Good Friday was a time where fear, sadness, and loneliness came and dwelt with Jesus and the disciples. Jesus walked to Calvary by himself, abandoned and betrayed. The disciples locked themselves into a room in fear and feeling alone without Jesus to lead them. Why? They didn’t really understand that the suffering, the anguish they felt in their soles was temporary, but the hope Christ gives us is never-ending. Jesus had the power over death. Jesus had the power to appear in the upper room with the disciples. And Jesus gave them the Spirit to ensure they would never, ever be alone in this life.

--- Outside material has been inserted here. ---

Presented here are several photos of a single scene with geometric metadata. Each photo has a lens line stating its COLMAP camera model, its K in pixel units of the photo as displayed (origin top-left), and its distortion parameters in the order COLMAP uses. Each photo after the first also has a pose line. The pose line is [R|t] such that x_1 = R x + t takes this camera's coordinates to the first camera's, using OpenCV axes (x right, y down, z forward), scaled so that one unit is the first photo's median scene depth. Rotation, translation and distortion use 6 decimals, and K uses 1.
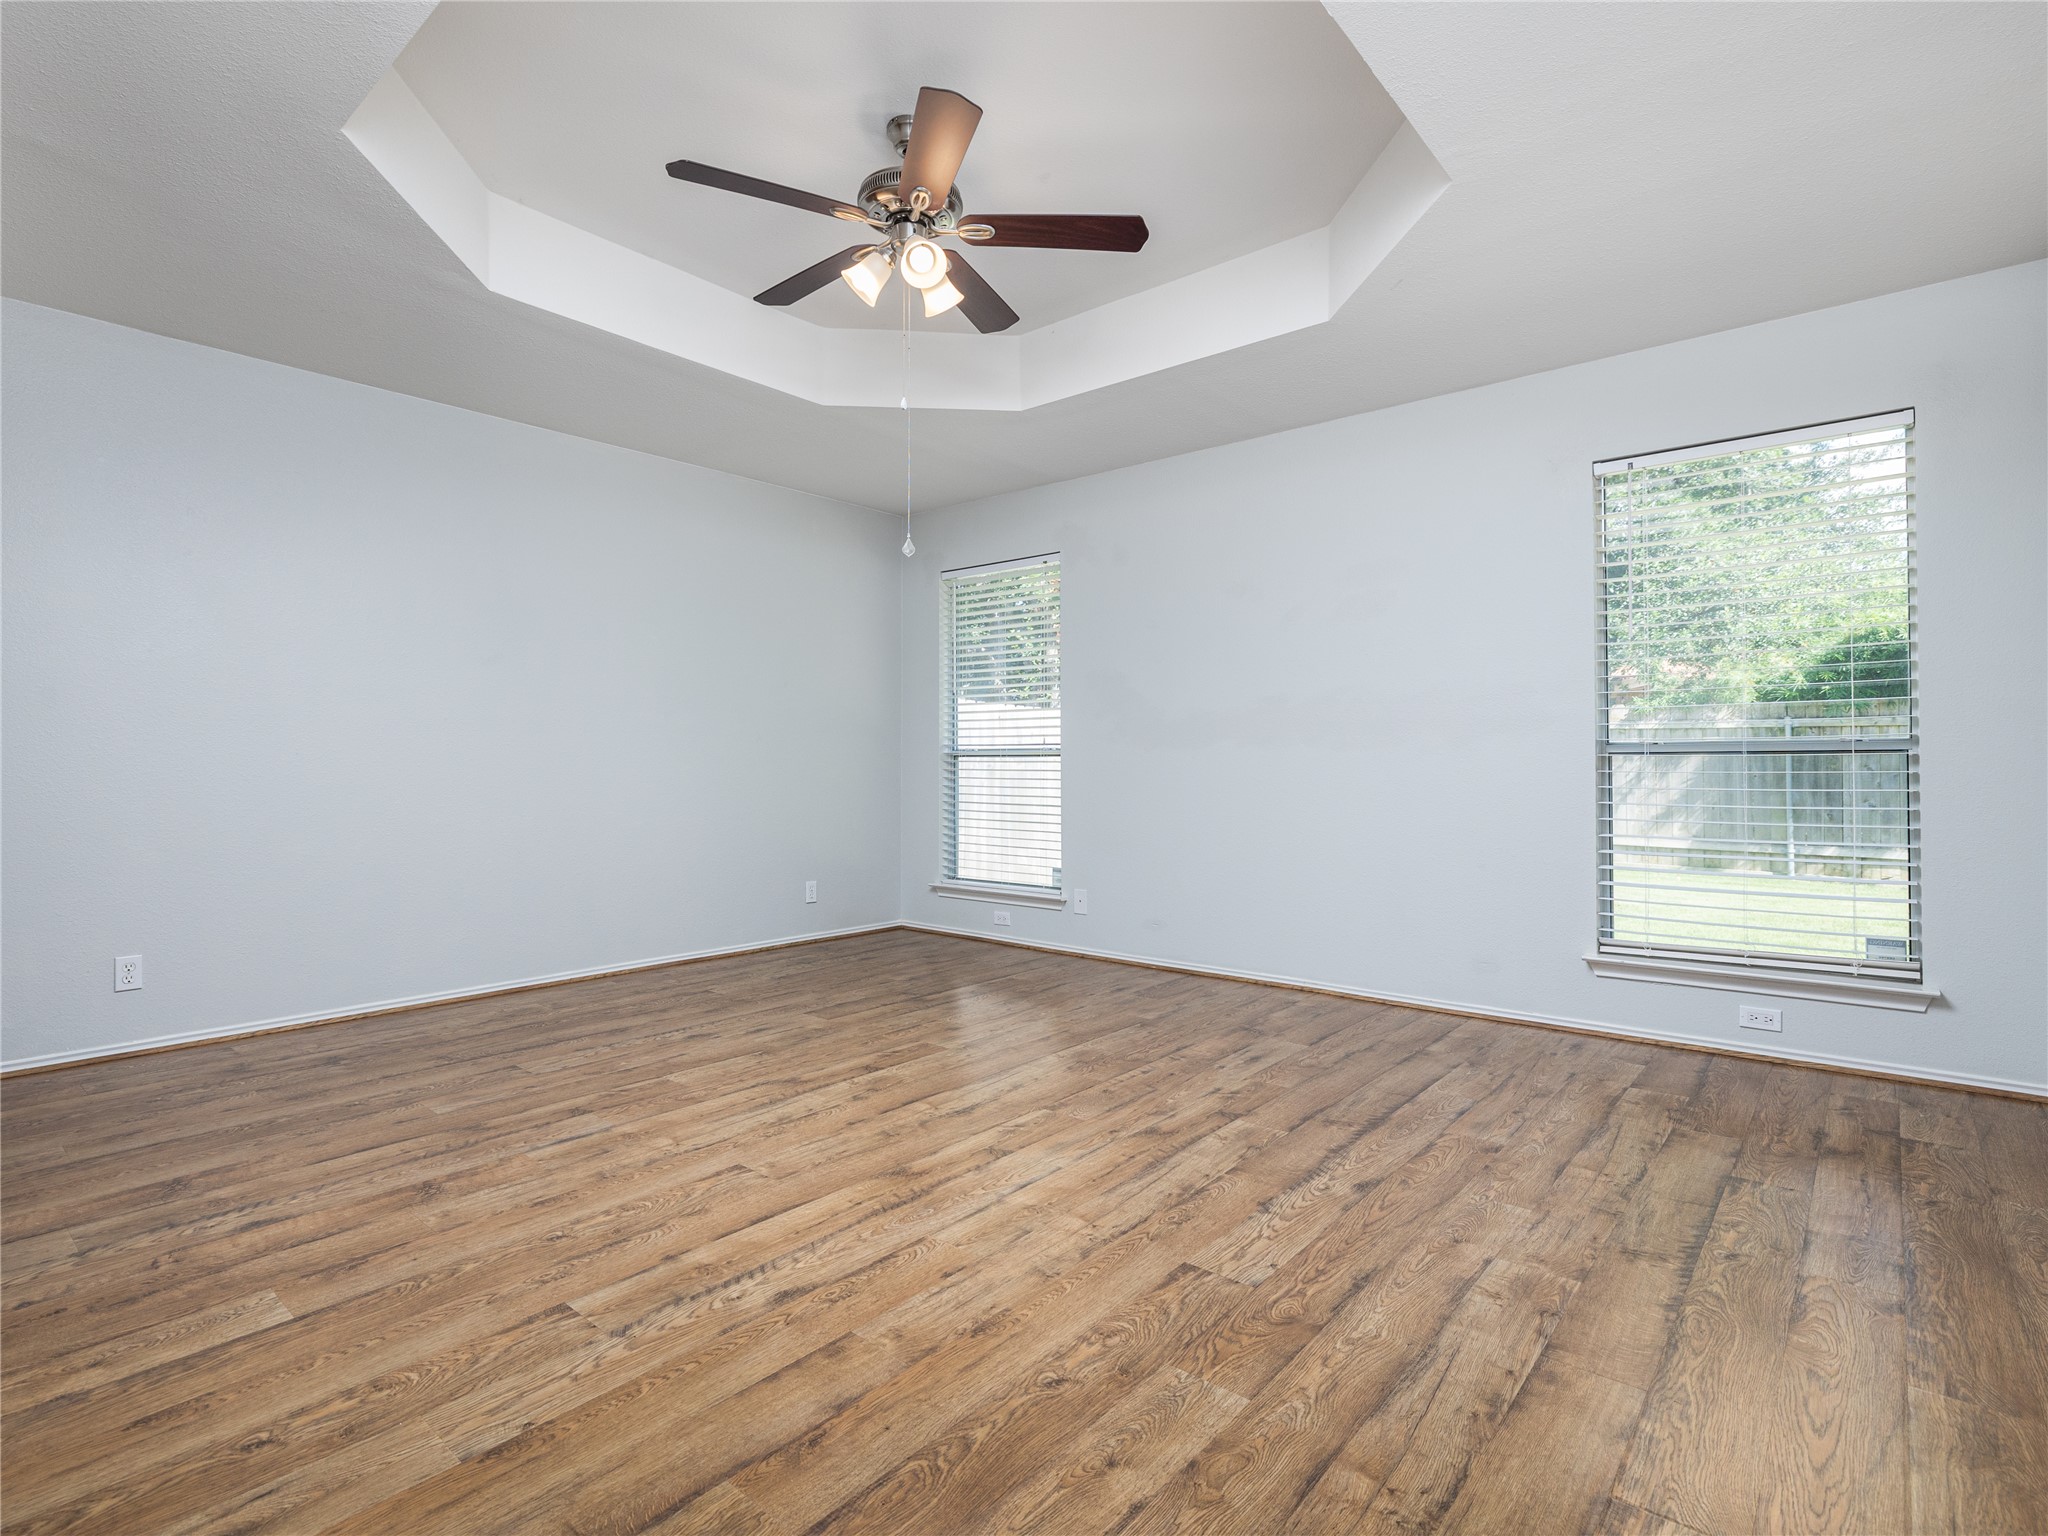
lens RADIAL K [[1059.9, 0, 1024.0], [0, 1059.9, 768.0], [0, 0, 1]] dist [-0.004836, 0.000883]
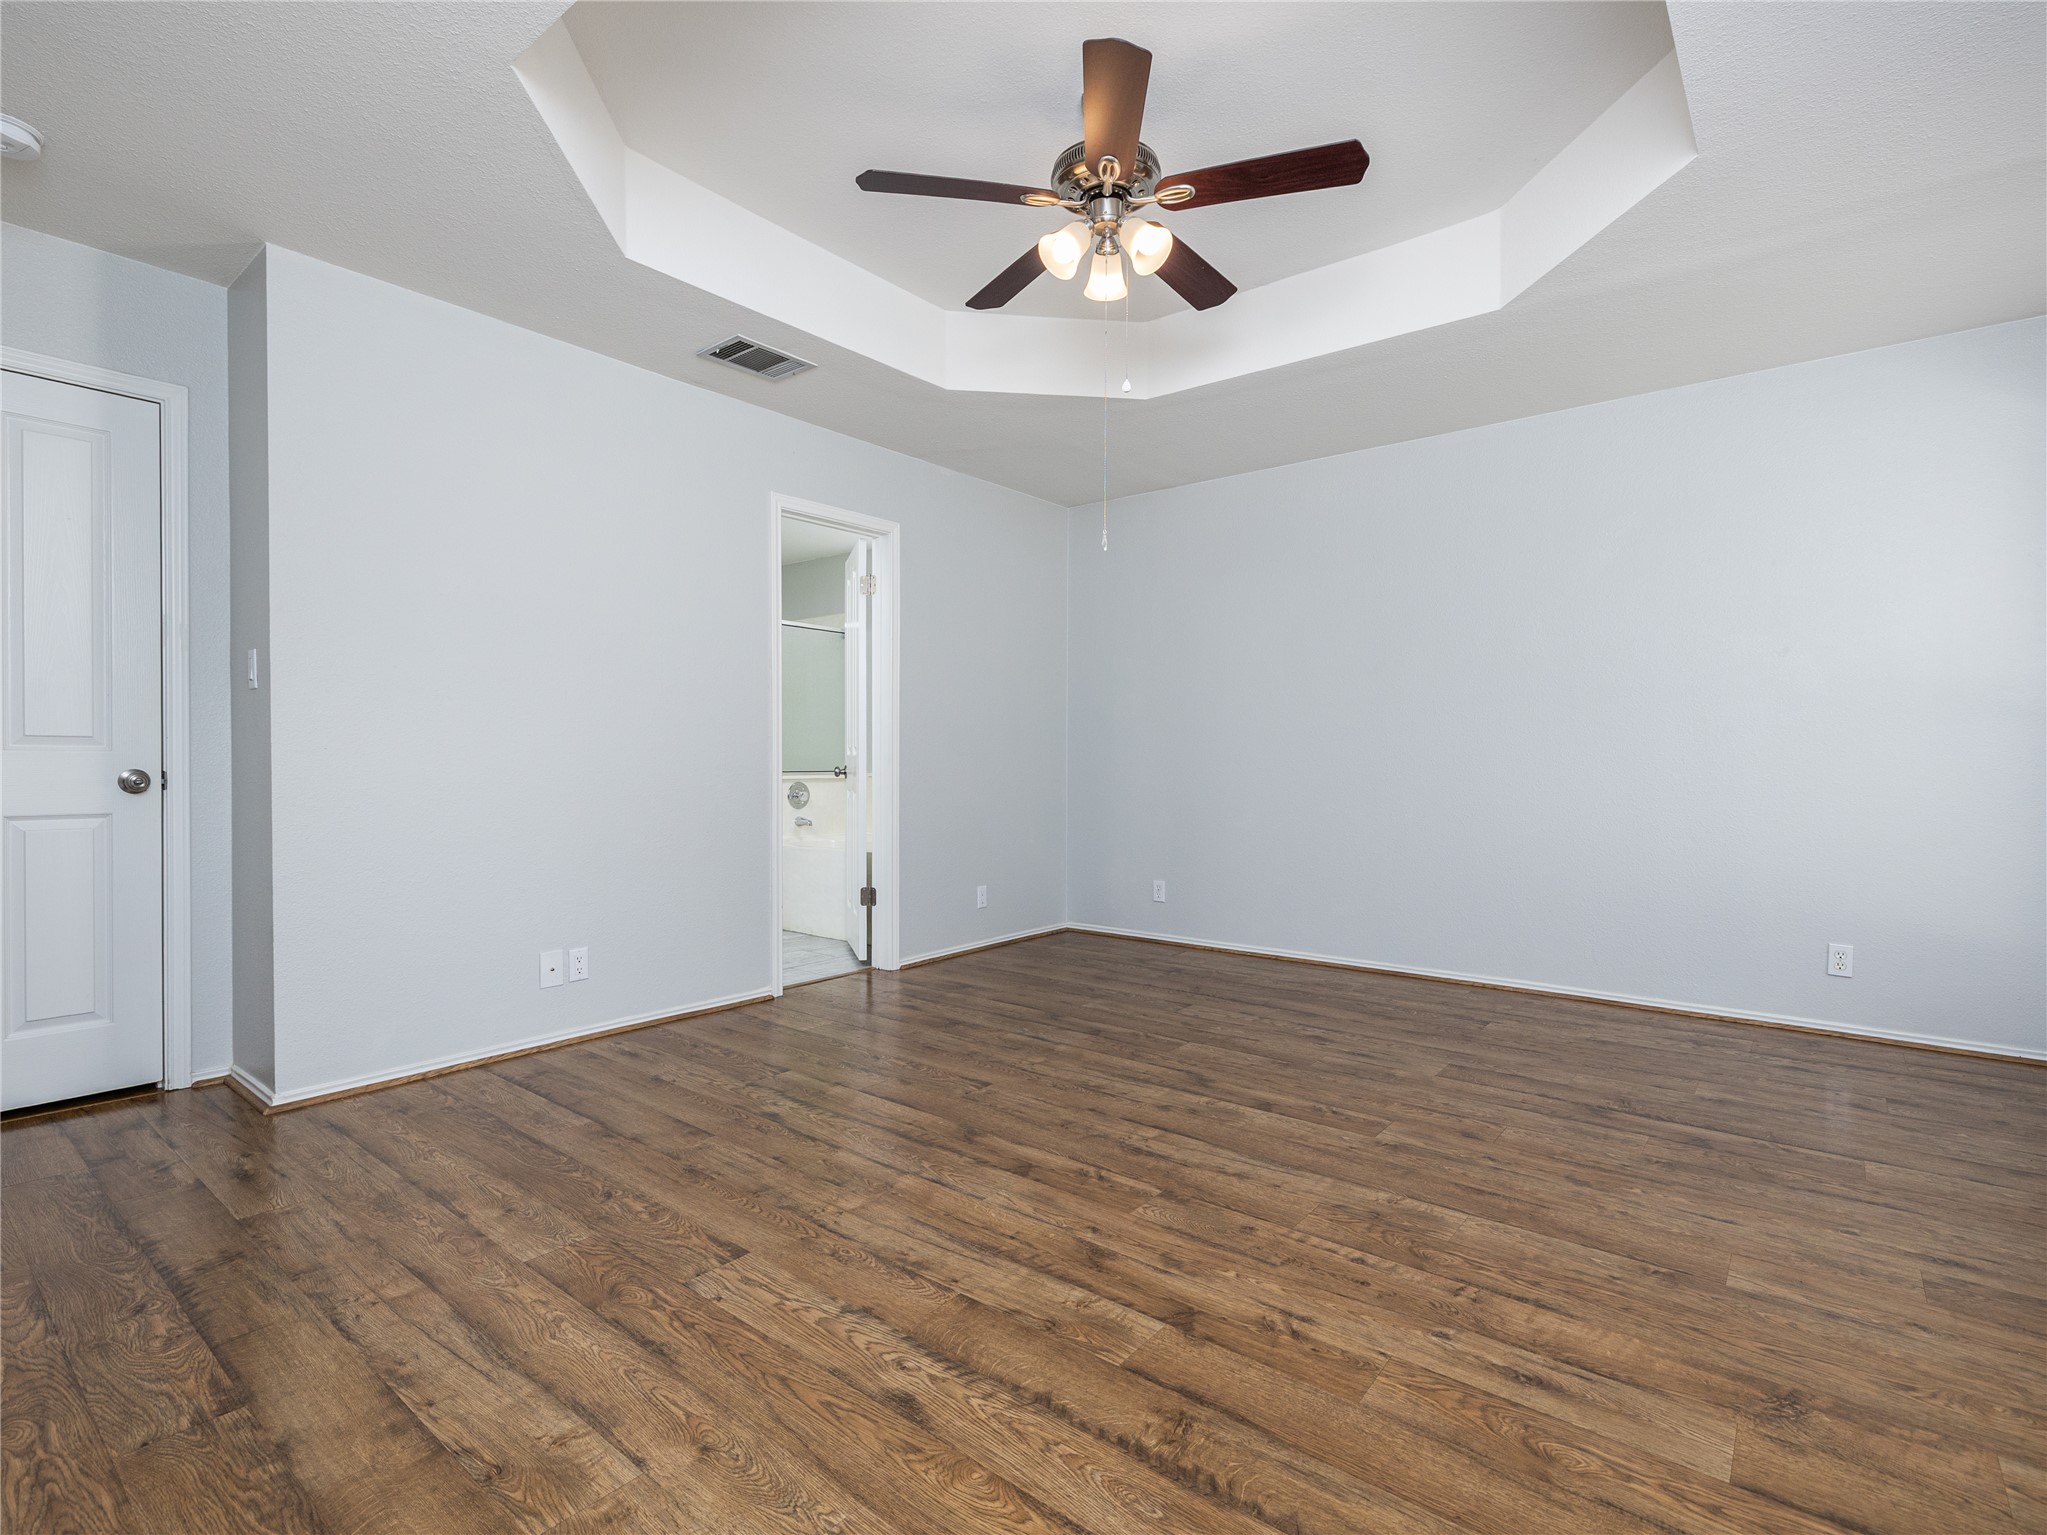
lens RADIAL K [[974.8, 0, 1015.9], [0, 974.8, 750.4], [0, 0, 1]] dist [0.000764, -0.000379]
pose [[0.001930, -0.009410, -0.999954, 0.876264], [-0.007131, 0.999930, -0.009424, -0.016188], [0.999973, 0.007148, 0.001863, 0.984998]]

The journey for Jesus was lonely, but we are promised that we are never alone when we have faith in God. When the followers fell asleep as Jesus prayed earnestly in the garden, he still prayed with them. When Jesus was betrayed, he was calm and gentle with all of them, loving and forgiving. When they abandoned Jesus, denied him, cowered in fear lacking all faith to believe his Word and his promises, he still loved them and gave everything he had to bring them closer to him and love them more and more. As the hymn says, “And he walks with me, and he talks with me, and he tells me I am his own.” The days may seem dark, and we may feel alone, but through it all and in it all God still walks with us and never leaves us. As a pastor friend said, “If God cared enough to create us, then God loves us enough to see us through.”
Isaiah’s prophetic words speak to this promise, saying in verse 19, “I will rejoice over Jerusalem and delight in my people. And the sound of weeping and crying will be heard in it no more. You see, God has promised, in the miracle of resurrection that hope outweighs the suffering of this life. It’s hard to see when you’re going through the suffering, but that doesn’t take away from how grand and glorious that hope from God truly is. That hope is two-fold. It is the hope that reminds us that death is swallowed up in the victory of life in the God who loves us. But it is also the hope that in every moment of life, and in every moment of toil and struggle we face, God is with us every single moment—loving us, strengthening us, and reminding us of that unbelievable presence that walks with us.
When you look at the Gospel, you can feel just how alone and frightened the disciples were. Mary cries out to Jesus, whom she mistakes for the gardener, asking where they have taken him. Peter and the disciple Jesus loved run to the tomb when they hear the news. In Matthew, Mark, and Luke, there’s an angel to announce the resurrection of Jesus. Here that doesn’t happen. Mary, this disciple, and Peter are left with only that stark emptiness of the tomb—this startling reality that Jesus is not only dead, he is gone.
But something powerful happens, something that can only come from faith. When the disciple Jesus loved arrives at the tomb, he’s hesitant to go in and encounter those empty burial linens and folded head wrapping. But then, the Gospel tells us that this disciple “went in, and he saw and believed.” The words about hope, life, and resurrection—they all made sense. This wasn’t the death, burial, and end of everything Jesus had said and taught.
Instead, this was a new beginning. Jesus was back to end our walk on a lonely road with a promise to be with us. And indeed, in just a short verse or two later, Jesus appears to the disciples and assures them that hope is the final word over pain, over suffering, over fear and loneliness in this life. Hope, life, and God’s love have the final word, end of story.
We may face days and pathways that feel lonely. With the loss of loved ones, with journeys and places in life we must face on our own, with the uncertainty we must sometimes live with, we may be facing lonely roads ahead. But though the way may seem weary and lonely, it’s not. As we begin or continue our faithful journey and those times of fear and doubt creep in, we will find Jesus, our constant companion, Savior, and friend. Then, like Mary, we can proclaim boldly, “I have seen the Lord.”